Wednesday Debrief 9.2.20
Let’s look at these three concepts from yesterday's Checkpoint one at a time:
Vision is a necessary condition, but not a sufficient one. Vision must inform strategy, which then must be articulated into action. It is only a piece of the puzzle.
Anyone can pitch a dream in a business plan. I have a file full of business plans in various stages of development.
But for the main goal, your big vision that takes priority above all else, what are the deliberate actions that are creating progress toward your vision?
What organizational structure is needed to manage the existing tasks? What changes as your company grows? Your role? The role of others?
How does each staff member’s work contribute to the overall vision? Why is their work important? Why is it valuable? Do they know these things?
So, vision is part of extraordinary leadership, but it is not enough on its own. You have to communicate that vision and then get to the action planning, which can look like the following questions:
How do we get from where we are today, to that vision??
What resources do you have? What resources do you need? Obstacles you can see? Ones you can’t? What’s your current level of market intelligence in your particular niche, and what impact do the current market conditions have on your strategy as it pertains to those big goals?
A vision, like a goal, without a plan is just a wish.
In the context of leadership development, we come back to a question we’ve asked several times. Where do YOU want to go in your career, in your life?
How does your vision impact the idea of your future self? Future company? Future team? What developmental work across all three areas (self, company, teams) is needed to bring that vision to life?
As a leader, are you aware of the goals of your staff? Are you co-creating a plan toward those objectives? Are you being honest with your team members about where they need to improve, and how they can do it in order to hit those benchmarks?
These questions will change with the circumstances. Sometimes you'll be on a fast growth trajectory, sometimes it has to slow down. Some individuals have a strong appetite for growth, others do not. As a leader you need to set clear, and thoughtfully designed, team and individual development goals.
From a team member's perspective, you need your own personal vision as well. While you may not be in a leadership role at the moment, it is still critical to have your own goals, values, and vision.
Does your vision align with the vision of the company where you work? Will working toward that vision contribute to, or hinder, your own growth and development?
Are you sacrificing your vision for the vision of another? How long are you willing to continue on someone else’s path?
Finally, crisis leadership. At the risk of oversimplification, leading through a crisis is just regular leadership, albeit with a bit more pressure.
You don’t abandon the vision. You don’t abandon the fundamentals. You focus. You communicate. You dial up the leadership competencies so that you can adapt and evolve.
Now, there is a way to mitigate crises before they happen. When times are calm and easy, don't get complacent. Instead, take on a goal that scares you a bit. Challenge yourself and your team to set new internal goals. Build the culture of continuous improvement so that when external change comes along, it is less daunting, less complex.

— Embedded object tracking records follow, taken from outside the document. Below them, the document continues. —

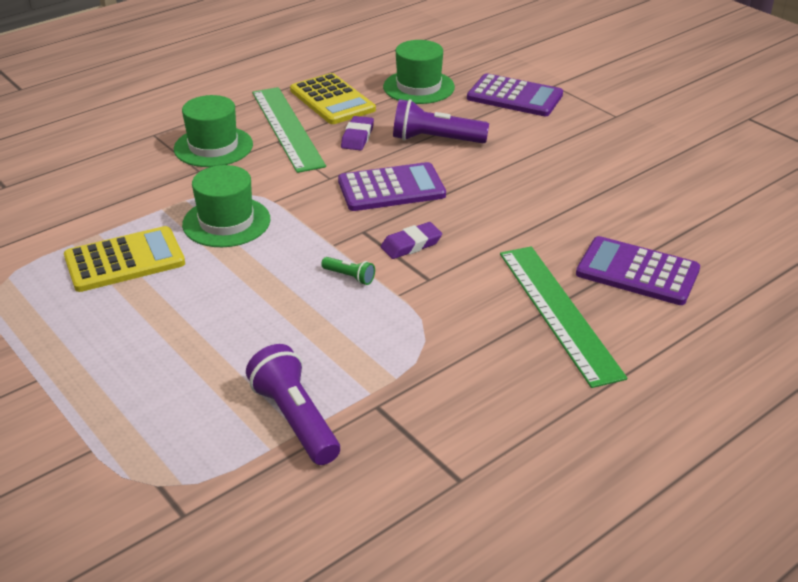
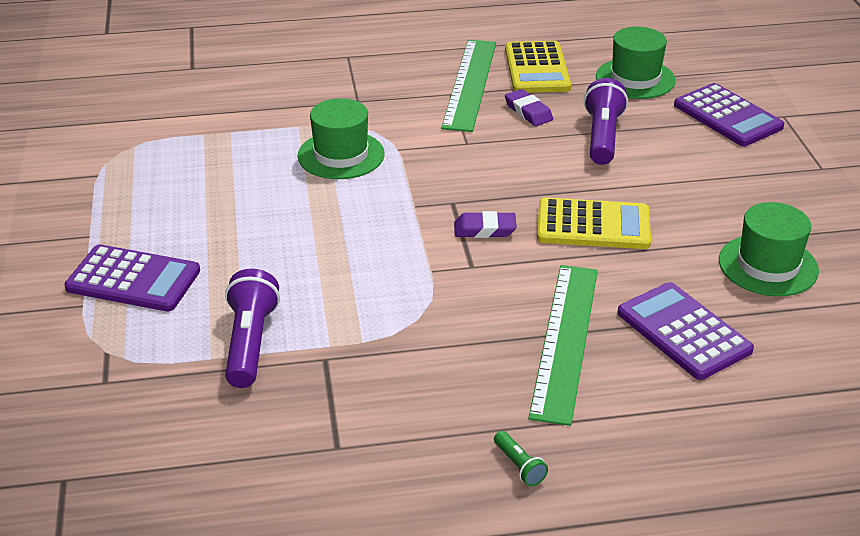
camera: 30 degrees right, 0 degrees up
yellow calculator [64,226,185,292] -> yellow calculator moved to [537,198,651,249]
green hat [174,95,253,167] -> green hat moved to [719,202,819,296]
green flashlight [321,257,375,285] -> green flashlight moved to [494,431,548,486]
purple calculator [338,162,446,211] -> purple calculator moved to [64,244,200,312]
purple eraser [341,116,374,150] -> purple eraser turned 75 degrees counterclockwise [505,89,553,126]
purple flashlight [393,99,489,143] -> purple flashlight turned 60 degrees clockwise [584,78,628,165]

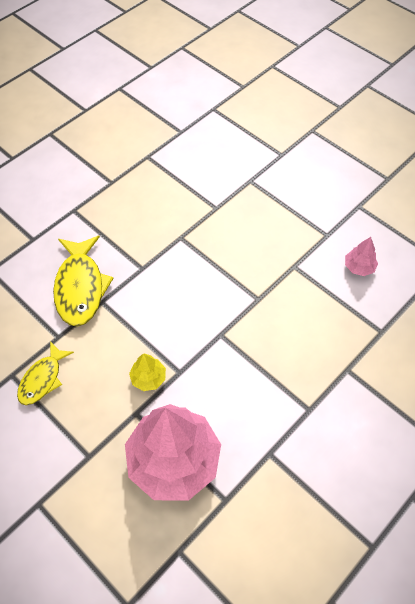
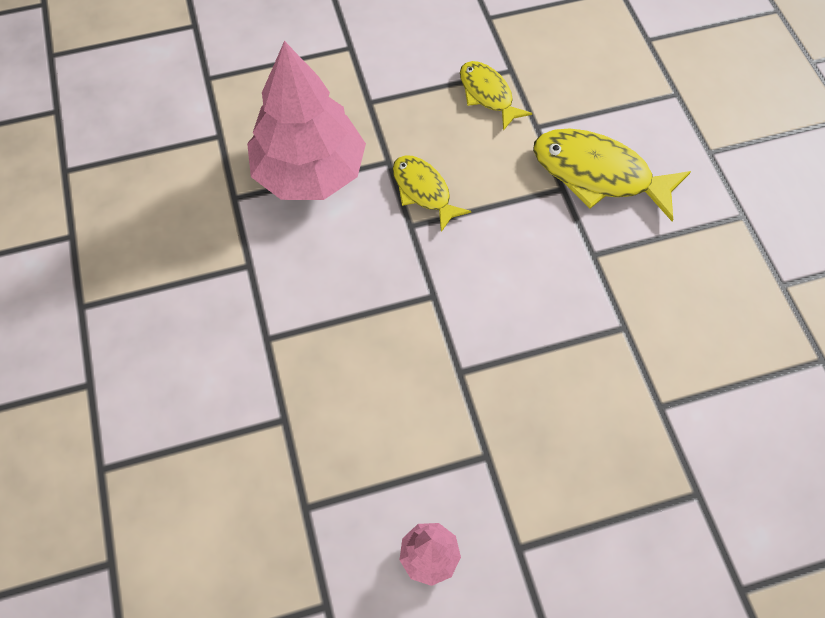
camera: 120 degrees right, 5 degrees up
yellow tree [129,353,166,391] -> yellow fish [393,155,471,232]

We fall back to the level of our training! So... how well trained are you to handle crises? What about your team?
Building this resilience (or anti-fragility in the parlance of Nassem Nicholas Taleb) sounds easy, and it can be. But ease only comes through practice.
Under normal circumstances, leaders should encourage and help people move outside of their comfort zone, and help reduce the stress around that. This builds comfort with discomfort and change. It is also the only way we grow.
In a crisis, we’re all outside of our comfort zone due to some externally imposed stimulus. But again, your job as a leader is to reduce the feeling of crisis and stress, and to bring yourself and your team back to a place where issues can be addressed logically and objectively, and contribute toward the ultimate goals for the team, company, or individual.
Extraordinary crisis leadership not only means you endure, but hopefully you begin to see new strengths and competencies emerge in your staff. The crisis actually IMPROVES the individuals, the team, and the company!
The three elements covered today are all critical for the success of your business. You must have a vision. You must be able to develop and grow as a team and as individuals. And you must be able to tackle the big problems with a clear head.
To close, as we’ve discussed, you need to be able to move between these, and other, management and leadership modes and styles. Nothing happens in a vacuum in business. Every action has a consequence. Extraordinary leaders know this, anticipate this, and work to develop the skills of agility and adaptability to create extraordinary companies.